Nancy Kwan : une vie entre clichés hollywoodiens et quête d’identité

Suzie Wong : un nom qui évoque à lui seul le stéréotype de la femme asiatique tel que Hollywood l’a longtemps véhiculé – docile, soumise et sensuelle. Pour de nombreuses femmes d’origine asiatique aux États-Unis, cette image caricaturale a longtemps pesé, à la fois comme prison culturelle et opportunité de reconnaissance. Certaines ont joué ce rôle pour se faire une place. D’autres, avec le temps, l’ont rejeté pour revendiquer leur individualité.

Dans The World of Nancy Kwan, ses mémoires, l’actrice pionnière de Hollywood raconte sa propre histoire – celle de la femme derrière Suzie Wong.

À l’époque, pour une actrice asiatique, décrocher un rôle asiatique relevait déjà de la victoire. Beaucoup de personnages asiatiques étaient alors joués par des acteurs blancs grimés de maquillage aux yeux bridés, renforçant les clichés racistes.

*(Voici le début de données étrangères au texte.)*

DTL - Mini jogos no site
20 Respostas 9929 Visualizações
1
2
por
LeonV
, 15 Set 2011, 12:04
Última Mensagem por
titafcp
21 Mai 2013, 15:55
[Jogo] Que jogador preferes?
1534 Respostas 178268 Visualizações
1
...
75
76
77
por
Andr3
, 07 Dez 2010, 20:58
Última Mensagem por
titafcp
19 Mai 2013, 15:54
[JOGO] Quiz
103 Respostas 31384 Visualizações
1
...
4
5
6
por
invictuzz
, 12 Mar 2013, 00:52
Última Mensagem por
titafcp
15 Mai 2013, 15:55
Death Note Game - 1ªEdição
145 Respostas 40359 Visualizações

Née à Hong Kong en 1939 d’un père chinois passionné de cinéma et d’une mère anglaise, mannequin et actrice, Nancy Kwan a grandi dans un contexte complexe. Sa mère a quitté le foyer alors qu’elle était encore enfant, la laissant être élevée par sa belle-mère. Elle se souvient combien il était difficile d’être eurasienne, à une époque où cette double identité détonnait.

« J’ai franchi des barrières, célébré des succès, surmonté des désillusions et traversé des tragédies – tout cela fait partie de mon incroyable parcours, de Hong Kong à Hollywood et au-delà. Voici mon histoire », écrit-elle dans le prologue.

Son ouvrage est parsemé de noms célèbres de l’époque : Pat Boone, Katharine Hepburn, Dick Van Dyke. Certains passages ont des airs de chroniques mondaines, comme ceux où elle évoque son amitié avec Bruce Lee. Mais l’essentiel reste ailleurs.

Kwan dépeint sans détour les obstacles raciaux qui marquaient l’industrie. À Hollywood, toutes les femmes cherchaient à correspondre aux standards de beauté. Être surnommée « la Bardot asiatique » – en référence à Brigitte Bardot – était perçu comme un honneur.

Elle évoque aussi l’histoire de Jack Soo, acteur nippo-américain incarnant un propriétaire de cabaret dans Flower Drum Song, qui avait été interné avec d’autres Japonais américains durant la Seconde Guerre mondiale.

Pour Nancy Kwan, son parcours est avant tout une leçon de persévérance. Elle n’a jamais cédé au racisme, préférant le combattre par son talent et son travail. Elle rappelle que les rôles offerts aux Asiatiques se limitaient autrefois à des personnages caricaturaux : méchants à la Fu Manchu, femmes fatales hypersexualisées, domestiques, boutiquiers ou serviteurs.

C’est pourquoi figurer en couverture du magazine Life, vêtue d’un cheongsam moulant, représentait bien plus qu’un simple moment de gloire. C’était une affirmation d’existence.

Un autre tournant majeur survient lorsqu’un producteur en vue, Ross Hunter, l’aborde lors d’une soirée et lui offre un rôle dans Flower Drum Song. Selon elle, ce film musical brisait les stéréotypes en mettant en scène des Asiatiques modernes, fortunés, élégants. Il montrait que, peu importe les origines, tout le monde partage les mêmes rêves : amour, famille, bonheur, musique et rire.

Pour Nancy Kwan, ce film était « un divertissement joyeux porteur d’un message universel : quelle que soit notre origine, nous nous ressemblons tous ».

Certes, ce message peut sembler aujourd’hui insuffisant pour traiter en profondeur de la diversité et de la fierté asiatique-américaine. Mais il n’en reste pas moins que l’histoire de Nancy Kwan, à travers ses luttes et ses victoires, offre une leçon précieuse.

Ce qu’elle cherche, au fond, ce sont des rôles dignes de son talent – des rôles écrits et dirigés par des artistes respectés. Elle ne rêve pas de représenter un groupe entier, mais d’exister en tant qu’actrice à part entière.

Son amie Miyoshi Umeki, également actrice emblématique de l’époque, n’aimait pas devoir parler en sabir dans ses rôles. Mais elle le faisait, parce que c’était le prix à payer pour continuer à exercer son métier.